Virgin Media has announced that its London Underground Wi-Fi network will remain free for the remainder of 2012.
The service was switched on ahead of the London Olympics at over 70 stations, with a total of 120 expected to be online before the year's end.
Virgin had planned to start charging for the service once the Paralympic Games were over but announced on Wednesday it would remain free until 2013.
The move will be met with glee by regular commuters on the Underground, with the service clearly proving hugely popular both during the Olympics and beyond.
On 27 September, Virgin reported seeing the busiest traffic day to date with over one million unique connections made across the network, and it continues to grow in use, with 1.12 million connections made on 12 October.

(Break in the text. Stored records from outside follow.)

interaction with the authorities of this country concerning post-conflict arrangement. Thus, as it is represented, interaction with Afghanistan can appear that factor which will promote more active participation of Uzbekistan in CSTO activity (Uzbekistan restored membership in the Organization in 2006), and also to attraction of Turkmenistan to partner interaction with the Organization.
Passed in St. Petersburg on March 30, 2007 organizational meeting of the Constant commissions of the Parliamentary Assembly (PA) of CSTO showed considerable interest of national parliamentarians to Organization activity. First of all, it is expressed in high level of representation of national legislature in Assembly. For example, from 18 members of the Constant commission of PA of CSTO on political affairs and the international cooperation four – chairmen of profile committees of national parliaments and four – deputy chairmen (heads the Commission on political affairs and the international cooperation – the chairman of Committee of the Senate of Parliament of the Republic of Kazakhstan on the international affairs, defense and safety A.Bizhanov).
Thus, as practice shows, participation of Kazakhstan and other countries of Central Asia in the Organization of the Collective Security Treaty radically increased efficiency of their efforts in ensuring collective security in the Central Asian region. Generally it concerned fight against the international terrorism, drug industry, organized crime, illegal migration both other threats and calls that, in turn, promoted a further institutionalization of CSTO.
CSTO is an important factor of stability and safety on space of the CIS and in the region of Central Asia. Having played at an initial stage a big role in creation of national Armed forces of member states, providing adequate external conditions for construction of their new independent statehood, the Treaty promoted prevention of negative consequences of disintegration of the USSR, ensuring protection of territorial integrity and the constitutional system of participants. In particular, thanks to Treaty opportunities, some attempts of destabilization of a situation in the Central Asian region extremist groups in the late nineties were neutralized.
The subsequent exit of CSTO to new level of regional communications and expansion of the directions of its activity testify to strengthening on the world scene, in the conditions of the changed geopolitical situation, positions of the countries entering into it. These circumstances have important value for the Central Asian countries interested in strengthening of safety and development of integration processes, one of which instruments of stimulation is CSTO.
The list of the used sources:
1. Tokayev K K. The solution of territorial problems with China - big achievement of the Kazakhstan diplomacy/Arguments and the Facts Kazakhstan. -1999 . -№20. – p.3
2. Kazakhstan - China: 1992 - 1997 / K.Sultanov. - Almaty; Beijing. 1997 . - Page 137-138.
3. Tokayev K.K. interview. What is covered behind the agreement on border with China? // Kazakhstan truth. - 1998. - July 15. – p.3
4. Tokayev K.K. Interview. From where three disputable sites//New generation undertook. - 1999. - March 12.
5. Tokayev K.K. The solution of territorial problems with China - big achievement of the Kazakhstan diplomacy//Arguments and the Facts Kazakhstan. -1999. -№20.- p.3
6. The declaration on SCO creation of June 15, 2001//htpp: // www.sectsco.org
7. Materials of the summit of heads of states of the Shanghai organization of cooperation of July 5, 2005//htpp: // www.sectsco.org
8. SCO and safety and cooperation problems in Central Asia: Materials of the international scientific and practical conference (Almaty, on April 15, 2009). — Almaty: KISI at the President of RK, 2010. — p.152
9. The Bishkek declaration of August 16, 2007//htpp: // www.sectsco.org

Gareth Powell, London Underground's director of strategy and service development, said the organisation was confident its work alongside Virgin would ensure all stations were hooked up before the year's end.
"Wi-Fi at tube stations is proving to be a very popular service with up-to-the-minute travel information and journey planner at passengers' fingertips," he said.
"There are already 72 London Underground stations online and our engineers are working in partnership with Virgin Media to continue the rollout in 2012."
Virgin confirmed it is also in talks with partners about the possibility of wholesaling the network. This could mean other providers could offer their customers access as a bundled service or add-on.
"We're in positive talks with potential wholesale partners to ensure a fantastic experience for all tube passengers throughout 2012 and beyond," added Jon James, executive director of broadband at Virgin Media.